Szkoda, bo nie każdy potrzebuje "sportowej niemieckiej limuzyny". Czy gdy odwozimy dzieci do szkoły, naprawdę niezbędne jest nam wielowahaczowe zawieszenie? Czy stojąc w korkach, jedyną rzeczą, której potrzebujemy, jest świadomość, że nasze auto w mgnieniu oka przejeżdża tor Nürburgring? Dlaczego wmawia nam się, że to, co się świetnie prowadzi, jest najlepsze? Nie każdy szybko jeździ, nie każdy ma w sobie coś z Roberta Kubicy i naprawdę nie każdy potrzebuje sportowej limuzyny. Nie słyszałem jeszcze o tym, żeby tunerzy zmiękczali zawieszenie. Ale jeśli ktoś kiedyś zaoferuje taką usługę, to ja bym moją Lagunę poddał takiemu zabiegowi. Bo nie zgadzam się na to, aby każde auto prowadziło się jak Mondeo. No dobrze, już nie marudzę. Przecież nowa Laguna to nie tylko zawieszenie.

Bolączką poprzedniego modelu była zawodność. Według zapewnień Renault nowy model ma być jednym z trzech najlepszych aut w klasie pod względem jakości produktu i poziomu obsługi klienta. Trzeba pamiętać, że owymi najlepszymi autami w segmencie D są Audi A4, Mercedes C, BMW 3 i Lexus IS. To bez wątpienia największe wyzwanie, przed którym stoi Renault. Trzymamy kciuki za sukces.

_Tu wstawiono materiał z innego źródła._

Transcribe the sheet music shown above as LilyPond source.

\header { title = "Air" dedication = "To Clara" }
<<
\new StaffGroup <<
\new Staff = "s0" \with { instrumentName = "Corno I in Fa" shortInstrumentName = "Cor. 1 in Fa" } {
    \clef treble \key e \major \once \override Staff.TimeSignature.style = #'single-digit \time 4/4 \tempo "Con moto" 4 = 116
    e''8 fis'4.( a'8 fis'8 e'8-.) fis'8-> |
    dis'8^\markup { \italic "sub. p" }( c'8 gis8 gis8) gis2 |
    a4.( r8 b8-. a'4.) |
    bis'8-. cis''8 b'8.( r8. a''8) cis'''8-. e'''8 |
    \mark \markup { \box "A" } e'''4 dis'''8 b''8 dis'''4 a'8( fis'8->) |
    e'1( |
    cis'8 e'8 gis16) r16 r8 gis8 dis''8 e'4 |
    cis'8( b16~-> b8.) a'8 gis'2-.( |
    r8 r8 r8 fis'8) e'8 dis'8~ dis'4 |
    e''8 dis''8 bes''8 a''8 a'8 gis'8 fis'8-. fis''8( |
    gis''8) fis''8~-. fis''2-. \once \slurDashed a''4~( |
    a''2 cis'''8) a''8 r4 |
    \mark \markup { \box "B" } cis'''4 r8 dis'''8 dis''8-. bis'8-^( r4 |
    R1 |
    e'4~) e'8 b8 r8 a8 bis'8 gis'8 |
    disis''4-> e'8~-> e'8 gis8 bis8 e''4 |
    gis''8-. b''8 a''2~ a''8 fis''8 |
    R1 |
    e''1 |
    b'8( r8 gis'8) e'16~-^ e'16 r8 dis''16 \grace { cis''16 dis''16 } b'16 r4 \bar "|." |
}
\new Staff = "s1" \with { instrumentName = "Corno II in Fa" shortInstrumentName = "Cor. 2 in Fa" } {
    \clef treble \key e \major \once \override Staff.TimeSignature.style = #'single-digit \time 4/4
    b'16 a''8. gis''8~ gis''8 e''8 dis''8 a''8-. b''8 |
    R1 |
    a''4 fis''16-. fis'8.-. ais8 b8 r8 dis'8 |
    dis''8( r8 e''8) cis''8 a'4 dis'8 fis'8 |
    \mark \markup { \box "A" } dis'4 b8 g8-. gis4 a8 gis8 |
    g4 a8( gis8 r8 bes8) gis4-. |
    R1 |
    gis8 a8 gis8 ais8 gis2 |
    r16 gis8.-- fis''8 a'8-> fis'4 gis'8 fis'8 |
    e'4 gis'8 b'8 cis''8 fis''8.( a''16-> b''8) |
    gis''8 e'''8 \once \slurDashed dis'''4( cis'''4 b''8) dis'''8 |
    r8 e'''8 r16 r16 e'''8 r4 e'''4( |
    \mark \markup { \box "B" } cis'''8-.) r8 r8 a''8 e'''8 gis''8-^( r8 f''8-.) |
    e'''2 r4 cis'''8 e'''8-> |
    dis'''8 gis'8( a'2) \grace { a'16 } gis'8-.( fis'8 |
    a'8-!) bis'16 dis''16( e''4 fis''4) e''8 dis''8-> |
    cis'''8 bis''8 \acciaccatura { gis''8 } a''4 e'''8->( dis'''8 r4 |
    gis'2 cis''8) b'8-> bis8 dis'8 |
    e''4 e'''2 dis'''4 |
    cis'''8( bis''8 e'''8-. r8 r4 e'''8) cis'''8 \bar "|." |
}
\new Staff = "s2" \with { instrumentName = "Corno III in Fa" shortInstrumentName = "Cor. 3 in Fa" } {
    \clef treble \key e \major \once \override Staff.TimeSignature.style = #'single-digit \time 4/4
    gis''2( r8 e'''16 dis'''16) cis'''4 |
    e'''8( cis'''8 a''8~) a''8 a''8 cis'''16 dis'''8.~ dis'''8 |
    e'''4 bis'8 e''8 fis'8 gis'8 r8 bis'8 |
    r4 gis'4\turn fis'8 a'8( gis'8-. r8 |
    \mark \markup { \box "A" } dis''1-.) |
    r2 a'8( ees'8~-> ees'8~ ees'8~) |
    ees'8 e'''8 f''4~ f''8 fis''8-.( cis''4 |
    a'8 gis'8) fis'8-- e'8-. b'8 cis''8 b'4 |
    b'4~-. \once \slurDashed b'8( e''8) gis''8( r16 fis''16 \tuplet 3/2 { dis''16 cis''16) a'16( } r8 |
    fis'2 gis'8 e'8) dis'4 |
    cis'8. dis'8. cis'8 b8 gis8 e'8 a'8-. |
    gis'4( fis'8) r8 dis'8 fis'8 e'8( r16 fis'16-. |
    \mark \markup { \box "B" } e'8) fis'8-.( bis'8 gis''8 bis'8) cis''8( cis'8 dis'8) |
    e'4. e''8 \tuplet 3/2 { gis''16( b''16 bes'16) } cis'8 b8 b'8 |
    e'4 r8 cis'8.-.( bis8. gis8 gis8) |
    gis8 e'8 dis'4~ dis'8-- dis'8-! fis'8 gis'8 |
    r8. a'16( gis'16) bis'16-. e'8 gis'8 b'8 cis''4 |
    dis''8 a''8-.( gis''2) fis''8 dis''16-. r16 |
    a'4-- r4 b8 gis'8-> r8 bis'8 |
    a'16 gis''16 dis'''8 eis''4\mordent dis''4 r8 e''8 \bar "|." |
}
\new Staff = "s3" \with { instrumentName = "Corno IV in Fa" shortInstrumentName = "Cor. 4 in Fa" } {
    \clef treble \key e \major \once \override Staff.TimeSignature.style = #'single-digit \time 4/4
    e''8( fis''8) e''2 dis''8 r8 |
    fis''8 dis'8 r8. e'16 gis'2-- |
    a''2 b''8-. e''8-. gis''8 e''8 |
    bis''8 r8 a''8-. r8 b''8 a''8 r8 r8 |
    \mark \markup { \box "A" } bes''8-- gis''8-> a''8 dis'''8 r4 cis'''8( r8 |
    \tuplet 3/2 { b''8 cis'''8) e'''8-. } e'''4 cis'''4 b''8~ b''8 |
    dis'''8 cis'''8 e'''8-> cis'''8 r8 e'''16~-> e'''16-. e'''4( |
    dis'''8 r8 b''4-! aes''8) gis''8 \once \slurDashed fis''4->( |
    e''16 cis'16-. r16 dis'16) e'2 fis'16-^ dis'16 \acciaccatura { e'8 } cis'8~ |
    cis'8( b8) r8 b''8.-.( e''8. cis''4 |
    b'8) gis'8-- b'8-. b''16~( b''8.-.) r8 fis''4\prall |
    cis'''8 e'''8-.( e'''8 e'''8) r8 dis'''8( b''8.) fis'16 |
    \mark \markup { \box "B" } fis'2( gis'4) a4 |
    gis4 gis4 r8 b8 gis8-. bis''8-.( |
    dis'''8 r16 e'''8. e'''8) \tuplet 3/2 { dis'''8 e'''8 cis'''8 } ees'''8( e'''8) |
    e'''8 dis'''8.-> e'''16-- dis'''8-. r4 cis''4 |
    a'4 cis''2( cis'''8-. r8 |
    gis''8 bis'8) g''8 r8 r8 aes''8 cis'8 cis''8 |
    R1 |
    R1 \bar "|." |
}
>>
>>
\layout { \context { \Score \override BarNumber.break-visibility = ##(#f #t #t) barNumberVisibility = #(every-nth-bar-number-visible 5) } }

Miałem okazję pojeździć Grandtourem z trzema silnikami. Na pierwszy ogień poszedł benzynowy o mocy 170 KM. Tej dwulitrówce towarzyszy turbosprężarka i 6-biegowa skrzynia automatyczna. Plusy - silnik jest ledwie słyszalny w kabinie i zapewnia przyzwoite osiągi. Minusy -wysokie spalanie (13 l w mieście) i dominujące uczucie, że nie wszystkie z tych 170 koni są skore do współpracy. Po takim zaprzęgu można oczekiwać czegoś więcej. Jeśli już stawiamy na benzynówki, to lepsza będzie wersja wolnossąca tego samego silnika o mocy 140 KM, którą sprzężono z 6-stopniową przekładnią manualną. Ma niemalże identyczne osiągi jak wersja Turbo, a do tego mniejszy apetyt na paliwo (10,7 l wmieście). Przesiadka do 150-konnego dwulitrowego turbodiesla potwierdziła moje przeczucia - to optymalny silnik dla Laguny. Jest cichy, oszczędny, kulturalny i ma niewielki apetyt na benzynę (średnio 6,1 l/100 km). Co zaskakujące, 150-konny diesel pali dokładnie tyle samo co wersja 130-konna, która z racji mocy oferuje gorsze osiągi. Na deser zostawiłem sobie turbodiesla o pojemności dwóch litrów i mocy 173 KM. Dlaczego? Oferuje najlepsze osiągi wśród pozostałych wersji i bardzo niskie spalanie (średnio 6,5 l/100 km). Prócz tego jest cichy, elastyczny i gwarantuje naprawdę relaksującą jazdę. W przyszłym roku ofertę uzupełnią trzy nowe silniki - benzynowe R4 o mocy 200 i V6 mające około 250 koni oraz wysokoprężne V6, też o mocy 250 KM. Tak, to ten sam, który znalazł się pod maską koncepcyjnej Laguny Coupé. Jeśli już o niej mowa, to w salonach zobaczymy ją pod koniec przyszłego roku.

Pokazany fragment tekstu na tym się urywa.